Being hailed as the first part of the biggest English property law reform in decades, the announcement of new ground rent legislation is set to extensively change the residential property market. Steven Glover, co-founder and land & sales director of developer Consero, helps explain the changes and what it means to leaseholders.

What are the reforms?

Glover says a freeholder owns both the property and the land it stands on while leaseholders only own the property. Previously, leaseholders of flats could extend their lease most often at a zero ‘peppercorn’ ground rent, but usually only for 90 years and could be charged extensively to do so. House owners also faced barriers and high costs when trying to extend their leases. 


According to Glover, the new reforms aim to accelerate the phasing out of ground rent in England in the following ways:

  • Existing leaseholders will be given the right to extend their lease by 990 years whilst previously house leaseholders could extend by 50 years and flat leaseholders by 90 years.

  • New home buyers could also save thousands of pounds in the long-term by no longer having to pay ground rent to the freeholder. The new legislation will set future ground rents for new-build flats to zero and is expected to be in place by spring 2022. This change is for sales of new apartments only, but the government is expected to be looking at and making further changes to the leasehold system as a whole.

  • Reforms in 2019 mean new houses must be sold freehold to make sure homeowners are not also paying “rent”. 

  • When the reforms come into force, ground rent will be gradually phased out as existing leaseholders will also be able choose to extend the length of their lease and it will be set at zero pounds. 

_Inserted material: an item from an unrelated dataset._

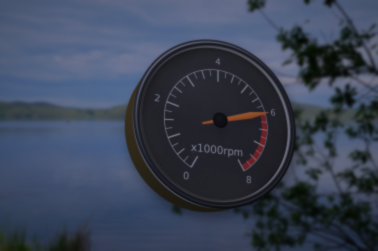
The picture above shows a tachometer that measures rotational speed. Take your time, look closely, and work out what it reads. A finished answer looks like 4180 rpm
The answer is 6000 rpm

In addition, ground rents will also be reduced to zero for all new retirement properties, so purchasers of these homes have the same rights as other homeowners.

Leasehold homes will not be able to be sold by developers under the Help to Buy scheme unless ground rent on them is peppercorn or zero. Many developers are also applying the same lease terms to properties sold outside of Help to Buy.

In the future, Glover says there will also be caps on ground rent and set calculation rates to ensure the process is more transparent, fairer and cheaper and an online calculator will be introduced to make it easier.

A Commonhold Council, which is expected to be a partnership initiative made up of leasehold groups, representatives from the industry and the government, will be set up to ensure the changes run smoothly.

“The advantages to the changes will be to make home ownership cheaper, less bureaucratic and fairer by stopping freeholders increasing ground rent with no benefit to the leaseholders,” Glover explained. 

“Leaseholders will also be able to buy a freehold more cheaply. Some freeholders over time have been able to abuse the system so the changes will offer home buyers more security.”

He added: “If changes are made in the future to include all residential properties, rather than just new builds, it will make more homes with shorter leases much more of an attractive buy as opposed to being a barrier to an attractive sale.”

Consero insists it will not be charging ground rent at any of its developments including Woking development Britannia Wharf, which comprises 52 canal-side apartments, and Heathbourne Village, a residential development of 41 homes in Bushey Heath set within a gated private estate. Every buyer will be offered an equal share of the freehold.